Saved entries
· · ·
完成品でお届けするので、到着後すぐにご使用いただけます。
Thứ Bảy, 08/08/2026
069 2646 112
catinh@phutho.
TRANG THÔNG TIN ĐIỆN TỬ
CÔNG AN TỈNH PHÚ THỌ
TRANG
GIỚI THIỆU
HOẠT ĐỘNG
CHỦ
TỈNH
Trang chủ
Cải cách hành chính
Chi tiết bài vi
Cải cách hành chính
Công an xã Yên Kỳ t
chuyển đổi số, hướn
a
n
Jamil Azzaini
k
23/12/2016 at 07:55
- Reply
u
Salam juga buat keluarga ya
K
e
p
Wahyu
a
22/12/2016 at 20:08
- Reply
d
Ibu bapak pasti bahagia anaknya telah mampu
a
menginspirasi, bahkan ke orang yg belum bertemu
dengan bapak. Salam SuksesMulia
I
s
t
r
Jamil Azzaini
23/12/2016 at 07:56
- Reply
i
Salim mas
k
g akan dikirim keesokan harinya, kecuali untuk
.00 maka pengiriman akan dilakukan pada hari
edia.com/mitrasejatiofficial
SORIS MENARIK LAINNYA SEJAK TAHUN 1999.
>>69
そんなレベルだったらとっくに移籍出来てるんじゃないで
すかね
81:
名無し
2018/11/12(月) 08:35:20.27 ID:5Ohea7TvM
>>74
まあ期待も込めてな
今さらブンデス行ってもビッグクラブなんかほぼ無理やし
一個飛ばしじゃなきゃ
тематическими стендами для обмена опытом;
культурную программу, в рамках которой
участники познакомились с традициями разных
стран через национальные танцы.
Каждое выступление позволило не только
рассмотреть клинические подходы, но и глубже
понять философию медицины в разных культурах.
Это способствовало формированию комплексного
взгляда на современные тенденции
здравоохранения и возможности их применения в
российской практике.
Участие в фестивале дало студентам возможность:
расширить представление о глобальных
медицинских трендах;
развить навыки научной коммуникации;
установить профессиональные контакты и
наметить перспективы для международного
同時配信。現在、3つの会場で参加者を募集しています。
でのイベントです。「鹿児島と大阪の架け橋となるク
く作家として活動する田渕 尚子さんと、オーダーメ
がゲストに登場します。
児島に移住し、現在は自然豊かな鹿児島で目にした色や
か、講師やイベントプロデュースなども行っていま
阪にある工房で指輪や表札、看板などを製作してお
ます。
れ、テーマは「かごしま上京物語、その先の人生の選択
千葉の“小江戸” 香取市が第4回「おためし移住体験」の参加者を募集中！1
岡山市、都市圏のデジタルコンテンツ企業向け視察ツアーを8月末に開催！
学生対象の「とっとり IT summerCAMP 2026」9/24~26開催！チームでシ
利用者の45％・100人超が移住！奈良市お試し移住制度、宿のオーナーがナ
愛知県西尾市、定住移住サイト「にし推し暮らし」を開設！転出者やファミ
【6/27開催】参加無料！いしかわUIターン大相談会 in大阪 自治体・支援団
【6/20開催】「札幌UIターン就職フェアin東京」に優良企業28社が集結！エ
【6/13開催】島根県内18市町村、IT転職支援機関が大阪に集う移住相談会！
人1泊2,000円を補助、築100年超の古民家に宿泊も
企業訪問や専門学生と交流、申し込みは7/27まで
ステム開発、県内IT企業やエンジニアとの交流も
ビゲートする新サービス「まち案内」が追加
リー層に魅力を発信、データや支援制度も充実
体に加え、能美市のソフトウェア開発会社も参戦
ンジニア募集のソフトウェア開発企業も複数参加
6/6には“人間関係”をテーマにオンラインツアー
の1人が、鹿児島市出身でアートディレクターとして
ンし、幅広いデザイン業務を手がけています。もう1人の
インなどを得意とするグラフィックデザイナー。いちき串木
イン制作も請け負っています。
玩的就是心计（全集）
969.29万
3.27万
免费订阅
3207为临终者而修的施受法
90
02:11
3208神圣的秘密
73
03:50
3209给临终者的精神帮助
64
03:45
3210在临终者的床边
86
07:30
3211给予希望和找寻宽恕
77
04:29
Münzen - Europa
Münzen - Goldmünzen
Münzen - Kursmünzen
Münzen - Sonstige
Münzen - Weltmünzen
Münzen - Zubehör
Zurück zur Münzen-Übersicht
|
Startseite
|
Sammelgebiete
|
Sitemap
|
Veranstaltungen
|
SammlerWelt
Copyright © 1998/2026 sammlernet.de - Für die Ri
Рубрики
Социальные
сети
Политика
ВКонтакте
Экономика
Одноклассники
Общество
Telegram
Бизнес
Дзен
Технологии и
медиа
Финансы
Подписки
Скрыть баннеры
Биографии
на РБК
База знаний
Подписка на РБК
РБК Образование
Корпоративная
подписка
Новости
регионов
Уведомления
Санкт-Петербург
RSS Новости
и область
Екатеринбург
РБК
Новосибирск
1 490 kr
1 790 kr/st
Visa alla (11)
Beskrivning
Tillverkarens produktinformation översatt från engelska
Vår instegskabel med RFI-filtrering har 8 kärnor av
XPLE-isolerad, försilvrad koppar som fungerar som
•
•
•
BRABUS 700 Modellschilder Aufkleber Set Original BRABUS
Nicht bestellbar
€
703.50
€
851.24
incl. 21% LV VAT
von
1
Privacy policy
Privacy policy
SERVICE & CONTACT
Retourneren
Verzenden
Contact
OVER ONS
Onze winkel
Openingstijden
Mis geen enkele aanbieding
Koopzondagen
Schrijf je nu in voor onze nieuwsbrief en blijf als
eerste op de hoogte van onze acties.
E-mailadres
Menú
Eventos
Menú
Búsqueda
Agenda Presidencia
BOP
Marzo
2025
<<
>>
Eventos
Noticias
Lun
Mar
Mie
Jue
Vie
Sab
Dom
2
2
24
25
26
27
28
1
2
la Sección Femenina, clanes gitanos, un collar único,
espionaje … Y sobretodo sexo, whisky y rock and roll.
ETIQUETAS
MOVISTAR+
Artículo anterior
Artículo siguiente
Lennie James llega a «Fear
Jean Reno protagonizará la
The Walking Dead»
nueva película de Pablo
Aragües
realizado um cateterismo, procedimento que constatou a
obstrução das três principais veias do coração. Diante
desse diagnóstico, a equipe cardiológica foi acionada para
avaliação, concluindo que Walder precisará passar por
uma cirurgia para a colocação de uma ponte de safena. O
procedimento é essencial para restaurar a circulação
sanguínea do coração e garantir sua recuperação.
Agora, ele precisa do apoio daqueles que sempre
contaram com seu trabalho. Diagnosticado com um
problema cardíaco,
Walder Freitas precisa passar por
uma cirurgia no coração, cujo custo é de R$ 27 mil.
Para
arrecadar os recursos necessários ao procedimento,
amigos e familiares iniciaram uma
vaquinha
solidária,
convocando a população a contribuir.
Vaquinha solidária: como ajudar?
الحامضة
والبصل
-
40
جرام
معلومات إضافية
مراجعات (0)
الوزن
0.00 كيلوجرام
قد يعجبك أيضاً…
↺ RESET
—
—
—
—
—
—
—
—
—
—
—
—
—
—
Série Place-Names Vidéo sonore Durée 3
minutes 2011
· · ·
■ Job
Edit the data above by replacing every "Jamil Azzaini" with "Jamil A.", and reproduce all of its other lines unchanged.

■ Output below
完成品でお届けするので、到着後すぐにご使用いただけます。
Thứ Bảy, 08/08/2026
069 2646 112
catinh@phutho.
TRANG THÔNG TIN ĐIỆN TỬ
CÔNG AN TỈNH PHÚ THỌ
TRANG
GIỚI THIỆU
HOẠT ĐỘNG
CHỦ
TỈNH
Trang chủ
Cải cách hành chính
Chi tiết bài vi
Cải cách hành chính
Công an xã Yên Kỳ t
chuyển đổi số, hướn
a
n
Jamil A.
k
23/12/2016 at 07:55
- Reply
u
Salam juga buat keluarga ya
K
e
p
Wahyu
a
22/12/2016 at 20:08
- Reply
d
Ibu bapak pasti bahagia anaknya telah mampu
a
menginspirasi, bahkan ke orang yg belum bertemu
dengan bapak. Salam SuksesMulia
I
s
t
r
Jamil A.
23/12/2016 at 07:56
- Reply
i
Salim mas
k
g akan dikirim keesokan harinya, kecuali untuk
.00 maka pengiriman akan dilakukan pada hari
edia.com/mitrasejatiofficial
SORIS MENARIK LAINNYA SEJAK TAHUN 1999.
>>69
そんなレベルだったらとっくに移籍出来てるんじゃないで
すかね
81:
名無し
2018/11/12(月) 08:35:20.27 ID:5Ohea7TvM
>>74
まあ期待も込めてな
今さらブンデス行ってもビッグクラブなんかほぼ無理やし
一個飛ばしじゃなきゃ
тематическими стендами для обмена опытом;
культурную программу, в рамках которой
участники познакомились с традициями разных
стран через национальные танцы.
Каждое выступление позволило не только
рассмотреть клинические подходы, но и глубже
понять философию медицины в разных культурах.
Это способствовало формированию комплексного
взгляда на современные тенденции
здравоохранения и возможности их применения в
российской практике.
Участие в фестивале дало студентам возможность:
расширить представление о глобальных
медицинских трендах;
развить навыки научной коммуникации;
установить профессиональные контакты и
наметить перспективы для международного
同時配信。現在、3つの会場で参加者を募集しています。
でのイベントです。「鹿児島と大阪の架け橋となるク
く作家として活動する田渕 尚子さんと、オーダーメ
がゲストに登場します。
児島に移住し、現在は自然豊かな鹿児島で目にした色や
か、講師やイベントプロデュースなども行っていま
阪にある工房で指輪や表札、看板などを製作してお
ます。
れ、テーマは「かごしま上京物語、その先の人生の選択
千葉の“小江戸” 香取市が第4回「おためし移住体験」の参加者を募集中！1
岡山市、都市圏のデジタルコンテンツ企業向け視察ツアーを8月末に開催！
学生対象の「とっとり IT summerCAMP 2026」9/24~26開催！チームでシ
利用者の45％・100人超が移住！奈良市お試し移住制度、宿のオーナーがナ
愛知県西尾市、定住移住サイト「にし推し暮らし」を開設！転出者やファミ
【6/27開催】参加無料！いしかわUIターン大相談会 in大阪 自治体・支援団
【6/20開催】「札幌UIターン就職フェアin東京」に優良企業28社が集結！エ
【6/13開催】島根県内18市町村、IT転職支援機関が大阪に集う移住相談会！
人1泊2,000円を補助、築100年超の古民家に宿泊も
企業訪問や専門学生と交流、申し込みは7/27まで
ステム開発、県内IT企業やエンジニアとの交流も
ビゲートする新サービス「まち案内」が追加
リー層に魅力を発信、データや支援制度も充実
体に加え、能美市のソフトウェア開発会社も参戦
ンジニア募集のソフトウェア開発企業も複数参加
6/6には“人間関係”をテーマにオンラインツアー
の1人が、鹿児島市出身でアートディレクターとして
ンし、幅広いデザイン業務を手がけています。もう1人の
インなどを得意とするグラフィックデザイナー。いちき串木
イン制作も請け負っています。
玩的就是心计（全集）
969.29万
3.27万
免费订阅
3207为临终者而修的施受法
90
02:11
3208神圣的秘密
73
03:50
3209给临终者的精神帮助
64
03:45
3210在临终者的床边
86
07:30
3211给予希望和找寻宽恕
77
04:29
Münzen - Europa
Münzen - Goldmünzen
Münzen - Kursmünzen
Münzen - Sonstige
Münzen - Weltmünzen
Münzen - Zubehör
Zurück zur Münzen-Übersicht
|
Startseite
|
Sammelgebiete
|
Sitemap
|
Veranstaltungen
|
SammlerWelt
Copyright © 1998/2026 sammlernet.de - Für die Ri
Рубрики
Социальные
сети
Политика
ВКонтакте
Экономика
Одноклассники
Общество
Telegram
Бизнес
Дзен
Технологии и
медиа
Финансы
Подписки
Скрыть баннеры
Биографии
на РБК
База знаний
Подписка на РБК
РБК Образование
Корпоративная
подписка
Новости
регионов
Уведомления
Санкт-Петербург
RSS Новости
и область
Екатеринбург
РБК
Новосибирск
1 490 kr
1 790 kr/st
Visa alla (11)
Beskrivning
Tillverkarens produktinformation översatt från engelska
Vår instegskabel med RFI-filtrering har 8 kärnor av
XPLE-isolerad, försilvrad koppar som fungerar som
•
•
•
BRABUS 700 Modellschilder Aufkleber Set Original BRABUS
Nicht bestellbar
€
703.50
€
851.24
incl. 21% LV VAT
von
1
Privacy policy
Privacy policy
SERVICE & CONTACT
Retourneren
Verzenden
Contact
OVER ONS
Onze winkel
Openingstijden
Mis geen enkele aanbieding
Koopzondagen
Schrijf je nu in voor onze nieuwsbrief en blijf als
eerste op de hoogte van onze acties.
E-mailadres
Menú
Eventos
Menú
Búsqueda
Agenda Presidencia
BOP
Marzo
2025
<<
>>
Eventos
Noticias
Lun
Mar
Mie
Jue
Vie
Sab
Dom
2
2
24
25
26
27
28
1
2
la Sección Femenina, clanes gitanos, un collar único,
espionaje … Y sobretodo sexo, whisky y rock and roll.
ETIQUETAS
MOVISTAR+
Artículo anterior
Artículo siguiente
Lennie James llega a «Fear
Jean Reno protagonizará la
The Walking Dead»
nueva película de Pablo
Aragües
realizado um cateterismo, procedimento que constatou a
obstrução das três principais veias do coração. Diante
desse diagnóstico, a equipe cardiológica foi acionada para
avaliação, concluindo que Walder precisará passar por
uma cirurgia para a colocação de uma ponte de safena. O
procedimento é essencial para restaurar a circulação
sanguínea do coração e garantir sua recuperação.
Agora, ele precisa do apoio daqueles que sempre
contaram com seu trabalho. Diagnosticado com um
problema cardíaco,
Walder Freitas precisa passar por
uma cirurgia no coração, cujo custo é de R$ 27 mil.
Para
arrecadar os recursos necessários ao procedimento,
amigos e familiares iniciaram uma
vaquinha
solidária,
convocando a população a contribuir.
Vaquinha solidária: como ajudar?
الحامضة
والبصل
-
40
جرام
معلومات إضافية
مراجعات (0)
الوزن
0.00 كيلوجرام
قد يعجبك أيضاً…
↺ RESET
—
—
—
—
—
—
—
—
—
—
—
—
—
—
Série Place-Names Vidéo sonore Durée 3
minutes 2011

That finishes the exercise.